Key metrics for a fdbstorage-backed LevelDB deployment:

  • FDB transaction latency P99: should be < 10ms for small transactions (meta reads)
  • FDB range scan bytes/second: correlates with compaction throughput
  • FDB conflict rate: if high, indicates concurrent compaction and write contention
  • LevelDB metrics via db.GetProperty("leveldb.stats"): still valid — LevelDB reports its own view of compaction and SSTable counts, just the “disk I/O” is actually FDB I/O

14. Interview Questions — Storage Abstractions and LSM Trees

Q: What is the purpose of the Rename operation in LevelDB’s storage interface, and how does your FDB implementation preserve its atomicity guarantee?

Rename is LevelDB’s way of atomically promoting a new SSTable (or MANIFEST) into production. During compaction, LevelDB writes the new SSTable to a temp file, then renames it to its final name. POSIX rename is atomic: either the old name or the new name is visible, never a half-written file. Our FDB implementation reads all chunks with the old file descriptor, writes them with the new file descriptor, and clears the old keys — all in one FDB transaction. FDB’s transaction atomicity provides the same guarantee: either the old keys or the new keys are visible, never both or neither.

Q: Why does LevelDB use a Write-Ahead Log, and is it still necessary when using FDB as the storage backend?

The WAL protects against crash scenarios where data was written to the in-memory MemTable but not yet flushed to an SSTable on disk. Without a WAL, a crash after the MemTable write but before the SSTable flush would lose those writes. With FDB as storage, our writer.Close() writes chunks to FDB in transactions. Each committed FDB transaction is durable (replicated to at least two machines). A crash after Close() returns has no data loss. The WAL’s durability purpose is already provided by FDB. A production implementation would use a no-op WAL to skip the overhead.

Q: What is the 10 MB transaction limit in FDB, and what design patterns avoid hitting it?

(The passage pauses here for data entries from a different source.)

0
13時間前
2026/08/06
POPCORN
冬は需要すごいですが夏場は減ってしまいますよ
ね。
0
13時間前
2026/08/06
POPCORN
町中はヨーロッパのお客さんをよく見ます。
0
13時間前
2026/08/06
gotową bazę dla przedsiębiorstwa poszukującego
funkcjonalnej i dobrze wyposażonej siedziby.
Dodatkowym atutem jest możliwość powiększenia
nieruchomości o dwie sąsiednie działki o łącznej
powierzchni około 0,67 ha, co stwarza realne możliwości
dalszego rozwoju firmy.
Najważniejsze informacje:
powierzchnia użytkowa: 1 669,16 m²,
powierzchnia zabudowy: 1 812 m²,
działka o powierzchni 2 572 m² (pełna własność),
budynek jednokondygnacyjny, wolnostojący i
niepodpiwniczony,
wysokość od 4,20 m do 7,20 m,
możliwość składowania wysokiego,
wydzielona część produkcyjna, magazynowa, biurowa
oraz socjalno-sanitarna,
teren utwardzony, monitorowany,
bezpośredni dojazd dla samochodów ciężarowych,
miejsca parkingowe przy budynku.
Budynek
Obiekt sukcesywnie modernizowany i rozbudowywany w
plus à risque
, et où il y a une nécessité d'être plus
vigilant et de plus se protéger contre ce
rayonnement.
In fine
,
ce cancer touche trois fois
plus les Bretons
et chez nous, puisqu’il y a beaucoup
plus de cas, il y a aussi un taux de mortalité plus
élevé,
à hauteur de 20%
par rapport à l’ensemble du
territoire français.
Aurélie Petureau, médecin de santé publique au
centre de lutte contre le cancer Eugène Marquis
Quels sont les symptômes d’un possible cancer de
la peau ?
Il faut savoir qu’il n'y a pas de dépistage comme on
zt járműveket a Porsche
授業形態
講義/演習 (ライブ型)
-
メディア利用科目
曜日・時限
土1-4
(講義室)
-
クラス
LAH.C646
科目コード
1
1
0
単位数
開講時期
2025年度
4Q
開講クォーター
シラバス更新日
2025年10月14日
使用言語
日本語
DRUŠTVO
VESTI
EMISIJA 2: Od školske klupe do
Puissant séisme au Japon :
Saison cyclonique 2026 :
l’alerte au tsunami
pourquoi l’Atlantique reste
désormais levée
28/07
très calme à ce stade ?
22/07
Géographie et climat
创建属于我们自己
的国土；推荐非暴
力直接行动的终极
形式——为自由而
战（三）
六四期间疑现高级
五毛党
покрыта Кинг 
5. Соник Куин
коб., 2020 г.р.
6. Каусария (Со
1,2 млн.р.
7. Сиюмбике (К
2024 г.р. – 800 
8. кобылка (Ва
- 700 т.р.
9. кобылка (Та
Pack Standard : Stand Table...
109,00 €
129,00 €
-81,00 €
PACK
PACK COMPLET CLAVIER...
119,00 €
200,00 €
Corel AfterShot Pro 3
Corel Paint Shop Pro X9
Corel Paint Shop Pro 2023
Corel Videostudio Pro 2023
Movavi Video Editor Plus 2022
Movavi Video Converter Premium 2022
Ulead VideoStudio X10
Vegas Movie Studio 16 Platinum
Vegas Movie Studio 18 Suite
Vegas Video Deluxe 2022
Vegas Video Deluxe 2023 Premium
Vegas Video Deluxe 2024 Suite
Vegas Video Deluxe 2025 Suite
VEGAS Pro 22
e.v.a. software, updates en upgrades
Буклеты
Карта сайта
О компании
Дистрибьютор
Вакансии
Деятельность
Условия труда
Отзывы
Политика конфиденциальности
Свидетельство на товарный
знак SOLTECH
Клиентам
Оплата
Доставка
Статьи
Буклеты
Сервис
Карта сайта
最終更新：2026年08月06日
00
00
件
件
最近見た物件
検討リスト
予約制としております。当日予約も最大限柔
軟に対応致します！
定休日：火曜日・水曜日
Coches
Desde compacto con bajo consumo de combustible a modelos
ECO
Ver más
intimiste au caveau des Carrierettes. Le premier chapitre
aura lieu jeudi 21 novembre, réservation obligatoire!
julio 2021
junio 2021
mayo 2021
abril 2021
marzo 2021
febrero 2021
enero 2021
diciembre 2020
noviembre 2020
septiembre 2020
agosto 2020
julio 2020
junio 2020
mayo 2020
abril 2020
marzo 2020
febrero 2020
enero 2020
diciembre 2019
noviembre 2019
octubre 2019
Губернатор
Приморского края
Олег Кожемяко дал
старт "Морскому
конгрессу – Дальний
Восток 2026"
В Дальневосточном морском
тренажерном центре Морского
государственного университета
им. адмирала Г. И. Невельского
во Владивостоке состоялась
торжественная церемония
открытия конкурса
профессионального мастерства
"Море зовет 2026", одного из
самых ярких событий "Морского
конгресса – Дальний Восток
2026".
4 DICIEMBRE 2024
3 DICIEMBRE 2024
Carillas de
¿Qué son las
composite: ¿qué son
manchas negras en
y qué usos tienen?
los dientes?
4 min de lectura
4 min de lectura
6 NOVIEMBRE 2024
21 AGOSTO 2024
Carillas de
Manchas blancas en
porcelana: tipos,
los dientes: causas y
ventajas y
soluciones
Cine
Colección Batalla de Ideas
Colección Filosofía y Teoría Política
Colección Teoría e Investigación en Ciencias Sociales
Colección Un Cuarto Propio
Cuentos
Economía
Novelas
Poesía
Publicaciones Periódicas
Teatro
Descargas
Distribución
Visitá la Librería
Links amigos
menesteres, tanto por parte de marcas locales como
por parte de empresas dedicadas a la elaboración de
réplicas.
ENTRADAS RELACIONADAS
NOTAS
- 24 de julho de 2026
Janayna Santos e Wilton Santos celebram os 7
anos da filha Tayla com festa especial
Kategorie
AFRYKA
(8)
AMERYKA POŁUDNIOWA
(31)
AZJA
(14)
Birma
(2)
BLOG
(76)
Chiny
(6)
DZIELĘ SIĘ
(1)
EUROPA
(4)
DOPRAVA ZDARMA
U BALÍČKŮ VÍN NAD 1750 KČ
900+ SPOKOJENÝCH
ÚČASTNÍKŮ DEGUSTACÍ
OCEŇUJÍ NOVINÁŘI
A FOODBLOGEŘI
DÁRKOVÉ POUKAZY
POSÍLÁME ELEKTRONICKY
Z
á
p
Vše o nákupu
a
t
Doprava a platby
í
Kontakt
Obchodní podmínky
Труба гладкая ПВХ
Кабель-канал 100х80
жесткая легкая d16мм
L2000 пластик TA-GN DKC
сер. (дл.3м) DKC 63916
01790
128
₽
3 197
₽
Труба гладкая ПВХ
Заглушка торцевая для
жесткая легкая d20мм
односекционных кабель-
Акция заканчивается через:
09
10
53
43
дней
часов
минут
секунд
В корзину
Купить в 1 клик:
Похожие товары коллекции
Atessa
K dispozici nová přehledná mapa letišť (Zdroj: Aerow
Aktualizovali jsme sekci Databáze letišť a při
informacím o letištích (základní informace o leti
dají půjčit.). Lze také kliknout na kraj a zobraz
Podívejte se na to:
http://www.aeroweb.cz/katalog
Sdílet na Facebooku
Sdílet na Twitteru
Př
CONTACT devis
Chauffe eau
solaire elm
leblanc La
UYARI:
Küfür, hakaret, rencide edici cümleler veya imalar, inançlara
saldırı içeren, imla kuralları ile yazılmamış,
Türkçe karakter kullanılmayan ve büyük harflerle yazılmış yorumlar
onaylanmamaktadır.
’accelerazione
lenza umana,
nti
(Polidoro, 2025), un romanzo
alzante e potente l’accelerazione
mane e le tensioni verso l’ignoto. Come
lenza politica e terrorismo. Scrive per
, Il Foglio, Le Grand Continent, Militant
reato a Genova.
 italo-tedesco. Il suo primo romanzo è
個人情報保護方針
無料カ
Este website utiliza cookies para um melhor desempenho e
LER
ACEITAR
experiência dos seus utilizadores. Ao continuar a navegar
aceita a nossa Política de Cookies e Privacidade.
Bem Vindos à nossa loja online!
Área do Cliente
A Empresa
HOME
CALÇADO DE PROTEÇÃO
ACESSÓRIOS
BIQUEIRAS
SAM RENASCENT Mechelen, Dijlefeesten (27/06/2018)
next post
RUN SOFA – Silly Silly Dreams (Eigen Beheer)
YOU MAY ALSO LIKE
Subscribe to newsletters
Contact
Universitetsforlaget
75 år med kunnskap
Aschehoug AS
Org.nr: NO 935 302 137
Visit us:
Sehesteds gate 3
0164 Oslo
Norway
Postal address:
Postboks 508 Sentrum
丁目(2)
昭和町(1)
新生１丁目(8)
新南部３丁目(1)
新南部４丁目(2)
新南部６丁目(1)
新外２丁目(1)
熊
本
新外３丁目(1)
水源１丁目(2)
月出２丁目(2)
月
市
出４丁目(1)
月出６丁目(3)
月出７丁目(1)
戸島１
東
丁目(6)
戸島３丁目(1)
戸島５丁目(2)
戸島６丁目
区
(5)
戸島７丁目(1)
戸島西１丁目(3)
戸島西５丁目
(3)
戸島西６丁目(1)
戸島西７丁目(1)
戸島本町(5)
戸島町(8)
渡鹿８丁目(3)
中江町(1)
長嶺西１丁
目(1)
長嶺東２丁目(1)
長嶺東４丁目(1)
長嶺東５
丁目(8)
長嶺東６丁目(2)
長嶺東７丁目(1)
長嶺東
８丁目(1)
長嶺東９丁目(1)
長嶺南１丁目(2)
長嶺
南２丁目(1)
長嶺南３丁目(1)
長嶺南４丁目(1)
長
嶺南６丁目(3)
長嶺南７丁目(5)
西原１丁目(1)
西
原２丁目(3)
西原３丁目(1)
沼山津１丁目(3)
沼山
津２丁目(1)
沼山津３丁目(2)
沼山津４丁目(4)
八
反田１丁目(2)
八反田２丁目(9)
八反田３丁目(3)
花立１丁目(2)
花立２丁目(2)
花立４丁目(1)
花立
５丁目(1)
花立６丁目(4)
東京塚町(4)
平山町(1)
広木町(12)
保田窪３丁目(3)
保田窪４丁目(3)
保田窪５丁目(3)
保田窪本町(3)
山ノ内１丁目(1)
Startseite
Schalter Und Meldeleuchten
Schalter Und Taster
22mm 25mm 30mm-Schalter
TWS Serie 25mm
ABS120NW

FDB limits the total read + write size per transaction to approximately 10 MB to bound the memory required on Commit Proxies and to keep transaction resolution fast. Patterns to stay within the limit: (1) chunk large values (as we do with 64 KiB chunks), (2) break bulk writes into multiple transactions with cursor-based pagination, (3) configure LevelDB’s compaction to keep SSTable sizes small (< 2 MB), (4) use FDB atomic operations (tr.Add, tr.SetVersionstampedKey) where possible — atomic operations don’t count against the read portion of the limit.

Q: How would you extend this implementation to support multiple concurrent LevelDB instances sharing the same FDB cluster?

Give each LevelDB instance its own ns prefix. The FDB key space is naturally partitioned: ns1 + ... keys and ns2 + ... keys are completely disjoint. Multiple instances can read and write concurrently with no coordination overhead — FDB’s conflict detection only fires when two transactions write the same key, and different namespaces use different keys. The lock key (ns + tagLock) is also per-namespace, so locking one instance doesn’t affect others.